Tout en ne pouvant m’empêcher de faire un lien entre le sort de mon église et celui du catholicisme québécois en général, j’ai pensé, alors, au discours de l’écrivain et député français Maurice Barrès, devant l’Assemblée nationale le 16 janvier 1911. Depuis 1905, en France, une loi établit une séparation entre l’Église et l’État. Les lieux de culte demeurent propriété de l’État, mais sont gérés par les groupes religieux. Certains de ces lieux ont un urgent besoin de rénovation. Les plus prestigieux d’entre eux sont pris en charge par l’État, qui assume ainsi son devoir de préservation du patrimoine, mais les autres, les églises ordinaires, sont laissés à l’abandon. Barrès y voit une faute spirituelle et en appelle à une intervention de l’État. Le discours, dont on peut lire de larges extraits dans Les écrivains engagent le débat (Folio, 2017), est magnifique.
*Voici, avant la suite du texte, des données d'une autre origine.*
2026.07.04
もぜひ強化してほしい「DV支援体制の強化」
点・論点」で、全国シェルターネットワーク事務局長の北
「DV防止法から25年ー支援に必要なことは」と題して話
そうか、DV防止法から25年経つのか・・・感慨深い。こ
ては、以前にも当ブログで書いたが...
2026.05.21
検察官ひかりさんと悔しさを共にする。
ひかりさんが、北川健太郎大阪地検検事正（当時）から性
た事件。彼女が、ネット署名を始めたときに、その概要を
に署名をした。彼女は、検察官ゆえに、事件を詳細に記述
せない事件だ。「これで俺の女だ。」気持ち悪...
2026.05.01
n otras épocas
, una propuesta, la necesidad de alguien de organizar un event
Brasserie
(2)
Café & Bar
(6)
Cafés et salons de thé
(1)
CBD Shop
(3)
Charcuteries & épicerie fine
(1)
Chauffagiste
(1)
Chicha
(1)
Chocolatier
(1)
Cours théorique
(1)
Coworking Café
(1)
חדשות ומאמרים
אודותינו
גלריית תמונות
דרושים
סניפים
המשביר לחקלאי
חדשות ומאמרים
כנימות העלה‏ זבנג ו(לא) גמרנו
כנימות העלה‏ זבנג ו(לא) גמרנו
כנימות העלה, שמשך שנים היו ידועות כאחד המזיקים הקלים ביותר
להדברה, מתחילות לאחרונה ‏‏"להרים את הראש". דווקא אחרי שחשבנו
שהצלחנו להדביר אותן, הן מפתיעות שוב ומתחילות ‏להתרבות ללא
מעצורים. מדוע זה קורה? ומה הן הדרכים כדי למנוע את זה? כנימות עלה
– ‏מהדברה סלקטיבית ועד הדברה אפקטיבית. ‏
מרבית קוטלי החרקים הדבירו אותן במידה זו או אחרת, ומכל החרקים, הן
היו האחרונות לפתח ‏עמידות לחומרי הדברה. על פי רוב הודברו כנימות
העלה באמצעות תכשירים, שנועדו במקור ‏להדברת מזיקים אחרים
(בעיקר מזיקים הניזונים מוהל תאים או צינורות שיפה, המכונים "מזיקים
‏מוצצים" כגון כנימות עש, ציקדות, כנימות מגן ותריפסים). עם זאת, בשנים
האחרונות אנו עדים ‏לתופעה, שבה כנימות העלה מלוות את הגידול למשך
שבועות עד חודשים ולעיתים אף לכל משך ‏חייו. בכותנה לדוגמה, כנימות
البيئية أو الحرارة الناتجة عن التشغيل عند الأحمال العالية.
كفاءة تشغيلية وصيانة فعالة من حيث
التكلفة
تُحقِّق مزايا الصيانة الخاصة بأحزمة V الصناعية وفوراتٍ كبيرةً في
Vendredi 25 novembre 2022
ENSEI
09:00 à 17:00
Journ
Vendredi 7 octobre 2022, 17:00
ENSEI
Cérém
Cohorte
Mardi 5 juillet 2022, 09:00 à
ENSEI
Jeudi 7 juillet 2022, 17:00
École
Les belles églises, dit Barrès, les plus majestueuses, celles qui ont une valeur historique et patrimoniale évidente, seront préservées grâce à l’aide étatique, et c’est très bien. Mais les autres, celles qui n’ont même pas de potentiel touristique, celles «qui n’ont pour elles que d’être des lieux de vie spirituelle», qu’en fera-t-on? Et Barrès de se lancer dans une apologie de toutes les églises, mêmes les laides et les dédaignées, précise-t-il, qui sont un témoignage du fait «qu’il ne faut pas compter sur le rationalisme non plus que sur la science pour cultiver toute l’âme humaine». Le mot «toute», ici, a son importance. Barrès ne rejette pas la science et le rationalisme. Il souligne seulement leur insuffisance. L’âme, dit-il, a besoin de plus, de ce plus dont les églises, même les moins spectaculaires, ont été le théâtre et le refuge. L’extrait, un peu long, vaut d’être cité.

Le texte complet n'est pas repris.